Wie kommt es nun zu einem so unlogischen Verhalten?

Destruktive Verhaltensmuster entstehen immer, wenn sich Informationen in unserem Unterbewusstsein irgendwann einmal in unserem Leben ungünstig verknoten, sodass das, was in den rationalen Teil unseres Gehirns gelangen soll, da nicht ankommt, weil es im verknoteten Unterbewusstsein feststeckt. Also im Grunde ist ohnehin alles miteinander verknotet im Hirn, aber so ungefähr kann man sich das vorstellen.

Ein Beispiel:
Lisa hat als kleines Mädchen von ihrer lieben Mama immer Prinzessin Lillifee Bücher bekommen. Die waren immer so schön pink. Deswegen fand sie Lisa immer besonders schön. Ab diesem Zeitpunkt hat Lisas Unterbewusstsein alles, was pink ist, mit Mamas Fürsorge, Belohnung und Geborgenheit geprimed.

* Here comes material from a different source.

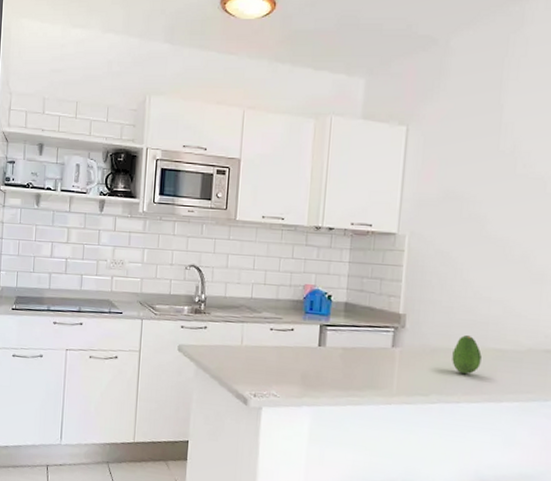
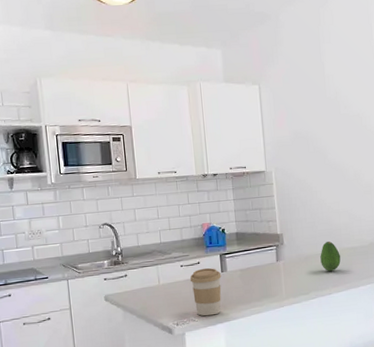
coffee cup: none [278,337,318,395] -> present [190,268,221,316]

Damit hat Pink für Lisa einen subjektiven, emotionalen Wert bekommen, der objektiv gesehen nicht existiert. Aber irgendwie doch, weil es fort an Lisas Interpretation der Farbe Pink sein wird, ohne dass sie das bewusst steuert.

Dieses unterbewusste Priming wird ihr Verhalten ein Leben lang beeinflussen. Wenn Lisa ihre Social Media Feeds durch scrollt, wird jede Fitnessbarbie, die pinke Produkte in die Kamera hält, ihr Unterbewusstsein triggern, ohne dass Lisa das merkt. Diese Produkte werden in Lisas Fall unterbewusst mit den emotionalen Werten “Fürsorge, Belohnung, Geborgenheit” assoziiert. Das Unterbewusstsein hat also zwei unabhängige Reize (Pink=positiv) miteinander gekoppelt, um Lisa eine sinnvolle Interpretation ihrer Welt zu ermöglichen, um handlungsfähig zu sein. So entstehen Einstellungen und Assoziationen, die wir als Instinkt, Bauchgefühl oder Kopf-versus-Herz-struggle wahrnehmen (wenn wir sie überhaupt wahrnehmen).

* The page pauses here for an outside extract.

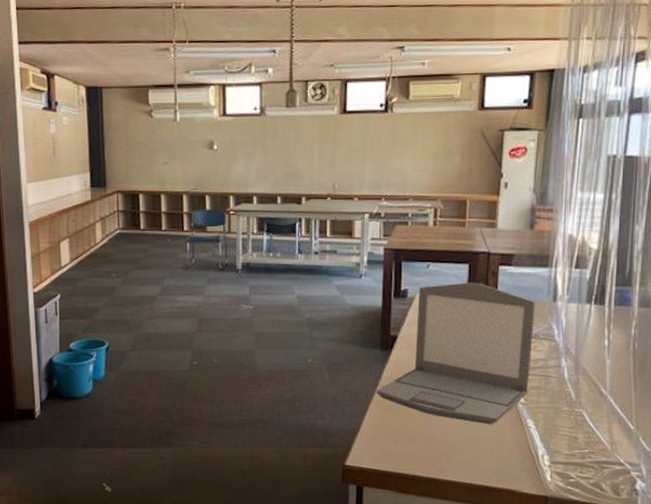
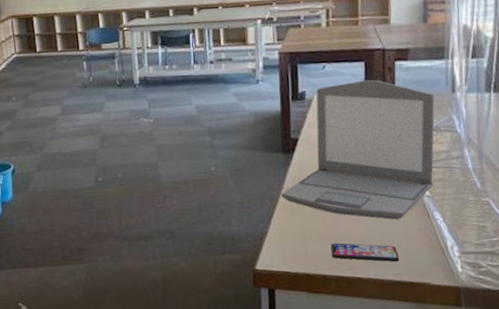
smartphone: none [422,444,489,467] -> present [331,243,399,262]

Wir wissen das heute so genau, weil Marketingmenschen das untersucht haben, damit sie wissen, wie sie Lisas dazu bringen können, ihre Produkte zu kaufen, die sie eigentlich gar nicht braucht. Lisa glaubt in eine Problemlösung (=pinkes Diätprogramm, Produkte zum Abnehmen) für ihre Probleme (=kann nicht abnehmen) zu kaufen, in Wirklichkeit befriedigt sie jedoch ein unterbewusstes Bedürfnis nach Geborgenheit, Fürsorge, Belohnung (=wenn ich einmal schlank bin, werde ich geliebt). Lisa merkt von all dem aber nichts, weil sie ihr Verhalten nicht reflektiert.

Das sollte allen Klugscheißern, die von sich glauben, total rational zu sein, zu denken geben. Dieser unbewusste Lernprozess läuft auch bei Klugscheißern so ab, ob sie wollen oder nicht. Er fängt bereits an, bevor wir als Kind überhaupt das Bewusstsein erlangt haben. Die Frage ist dann, ob jemand im Laufe seines Lebens in der Lage ist, destruktive Lernprozesse (Reize, die mit Emotionen verbunden sind) zu reflektieren und bereit ist, umzulernen. Das Ausmaß der destruktiven Lernprozesse bestimmt den kognitiven Energieaufwand, den das Umlernen dann später kostet.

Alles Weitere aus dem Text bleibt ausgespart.